What is being asked: Copy every line of the entries below that contains the word "maximum", and leave out all other lines.

Records for the task:
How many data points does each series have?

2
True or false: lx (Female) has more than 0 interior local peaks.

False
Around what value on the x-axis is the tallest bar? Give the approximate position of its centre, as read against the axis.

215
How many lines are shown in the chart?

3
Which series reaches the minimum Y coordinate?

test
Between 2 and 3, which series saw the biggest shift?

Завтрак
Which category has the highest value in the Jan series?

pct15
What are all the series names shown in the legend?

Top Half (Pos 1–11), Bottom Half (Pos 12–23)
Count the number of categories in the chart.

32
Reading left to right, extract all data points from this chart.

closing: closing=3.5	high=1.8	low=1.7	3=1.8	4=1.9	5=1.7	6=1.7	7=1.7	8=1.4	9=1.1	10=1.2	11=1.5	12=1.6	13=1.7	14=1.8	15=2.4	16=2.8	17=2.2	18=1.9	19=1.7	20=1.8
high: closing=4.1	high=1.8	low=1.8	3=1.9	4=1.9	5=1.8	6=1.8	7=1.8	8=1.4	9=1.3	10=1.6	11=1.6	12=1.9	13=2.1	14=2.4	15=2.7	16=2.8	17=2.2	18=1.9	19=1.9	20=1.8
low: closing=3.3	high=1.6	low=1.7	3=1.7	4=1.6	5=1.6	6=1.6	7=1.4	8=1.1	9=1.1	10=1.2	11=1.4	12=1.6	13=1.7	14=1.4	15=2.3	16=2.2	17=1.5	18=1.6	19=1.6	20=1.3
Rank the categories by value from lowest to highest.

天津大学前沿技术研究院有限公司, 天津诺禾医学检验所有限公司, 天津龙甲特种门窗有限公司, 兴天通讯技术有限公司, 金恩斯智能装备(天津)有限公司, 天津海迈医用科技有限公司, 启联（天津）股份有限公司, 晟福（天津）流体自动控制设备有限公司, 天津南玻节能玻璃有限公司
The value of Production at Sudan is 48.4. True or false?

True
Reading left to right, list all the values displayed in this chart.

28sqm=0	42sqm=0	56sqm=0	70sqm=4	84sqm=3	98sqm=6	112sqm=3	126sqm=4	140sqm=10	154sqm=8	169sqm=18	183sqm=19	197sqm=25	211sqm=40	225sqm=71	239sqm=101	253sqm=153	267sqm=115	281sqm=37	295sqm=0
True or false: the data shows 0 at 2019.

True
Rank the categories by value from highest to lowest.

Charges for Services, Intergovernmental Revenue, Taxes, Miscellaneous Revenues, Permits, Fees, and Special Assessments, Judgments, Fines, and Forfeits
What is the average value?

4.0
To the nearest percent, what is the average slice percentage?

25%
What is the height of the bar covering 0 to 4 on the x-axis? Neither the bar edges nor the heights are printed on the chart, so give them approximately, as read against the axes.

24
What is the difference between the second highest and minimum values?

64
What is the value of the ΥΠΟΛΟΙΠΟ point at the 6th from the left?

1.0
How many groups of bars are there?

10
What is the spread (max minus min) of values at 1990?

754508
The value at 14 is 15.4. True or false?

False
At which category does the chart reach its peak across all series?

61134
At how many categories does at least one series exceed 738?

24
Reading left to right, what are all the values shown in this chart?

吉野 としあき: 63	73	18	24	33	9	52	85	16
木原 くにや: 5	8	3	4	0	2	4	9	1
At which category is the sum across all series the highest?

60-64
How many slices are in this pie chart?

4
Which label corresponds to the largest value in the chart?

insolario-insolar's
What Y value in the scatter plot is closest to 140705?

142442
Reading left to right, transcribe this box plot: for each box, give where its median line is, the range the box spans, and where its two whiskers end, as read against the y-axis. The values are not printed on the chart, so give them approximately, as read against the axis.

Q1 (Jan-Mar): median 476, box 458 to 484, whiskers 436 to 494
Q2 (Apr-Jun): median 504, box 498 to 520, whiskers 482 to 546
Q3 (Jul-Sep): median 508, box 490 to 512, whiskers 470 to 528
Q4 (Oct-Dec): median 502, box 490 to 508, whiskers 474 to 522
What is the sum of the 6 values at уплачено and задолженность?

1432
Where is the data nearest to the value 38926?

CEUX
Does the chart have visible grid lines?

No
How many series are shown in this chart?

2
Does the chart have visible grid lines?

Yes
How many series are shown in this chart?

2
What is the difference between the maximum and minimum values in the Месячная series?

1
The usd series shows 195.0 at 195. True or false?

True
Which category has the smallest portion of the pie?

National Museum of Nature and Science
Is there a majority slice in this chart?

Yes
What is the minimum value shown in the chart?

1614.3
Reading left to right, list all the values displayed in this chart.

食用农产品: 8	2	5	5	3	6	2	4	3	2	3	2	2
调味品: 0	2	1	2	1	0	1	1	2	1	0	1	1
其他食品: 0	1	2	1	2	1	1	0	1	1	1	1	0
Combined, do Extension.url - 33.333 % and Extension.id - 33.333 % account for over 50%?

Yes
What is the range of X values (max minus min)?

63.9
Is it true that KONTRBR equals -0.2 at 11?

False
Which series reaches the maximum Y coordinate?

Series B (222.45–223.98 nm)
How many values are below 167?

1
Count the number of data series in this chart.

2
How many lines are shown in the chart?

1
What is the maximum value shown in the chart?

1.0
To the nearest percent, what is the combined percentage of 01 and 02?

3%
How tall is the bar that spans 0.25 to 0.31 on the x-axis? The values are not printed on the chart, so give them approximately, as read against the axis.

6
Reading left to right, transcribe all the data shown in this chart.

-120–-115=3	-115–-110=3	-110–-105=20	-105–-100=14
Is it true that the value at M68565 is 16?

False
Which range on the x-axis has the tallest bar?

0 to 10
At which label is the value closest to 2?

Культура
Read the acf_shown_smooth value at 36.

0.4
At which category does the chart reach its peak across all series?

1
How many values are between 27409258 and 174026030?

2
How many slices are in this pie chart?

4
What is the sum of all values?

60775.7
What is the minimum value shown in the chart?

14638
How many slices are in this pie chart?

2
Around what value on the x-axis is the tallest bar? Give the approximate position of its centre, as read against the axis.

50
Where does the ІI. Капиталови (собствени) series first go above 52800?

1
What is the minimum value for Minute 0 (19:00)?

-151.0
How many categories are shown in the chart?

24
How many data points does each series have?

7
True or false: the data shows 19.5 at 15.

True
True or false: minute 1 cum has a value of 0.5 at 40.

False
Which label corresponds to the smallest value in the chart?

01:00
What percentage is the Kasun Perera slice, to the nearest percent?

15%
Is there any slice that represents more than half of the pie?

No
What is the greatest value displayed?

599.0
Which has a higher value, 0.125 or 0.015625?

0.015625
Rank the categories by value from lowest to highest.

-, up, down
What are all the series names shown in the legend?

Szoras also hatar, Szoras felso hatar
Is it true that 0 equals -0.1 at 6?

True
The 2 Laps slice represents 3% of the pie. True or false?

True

Solution for this problem:
What is the difference between the maximum and minimum values in the Месячная series?
Which series reaches the maximum Y coordinate?
What is the maximum value shown in the chart?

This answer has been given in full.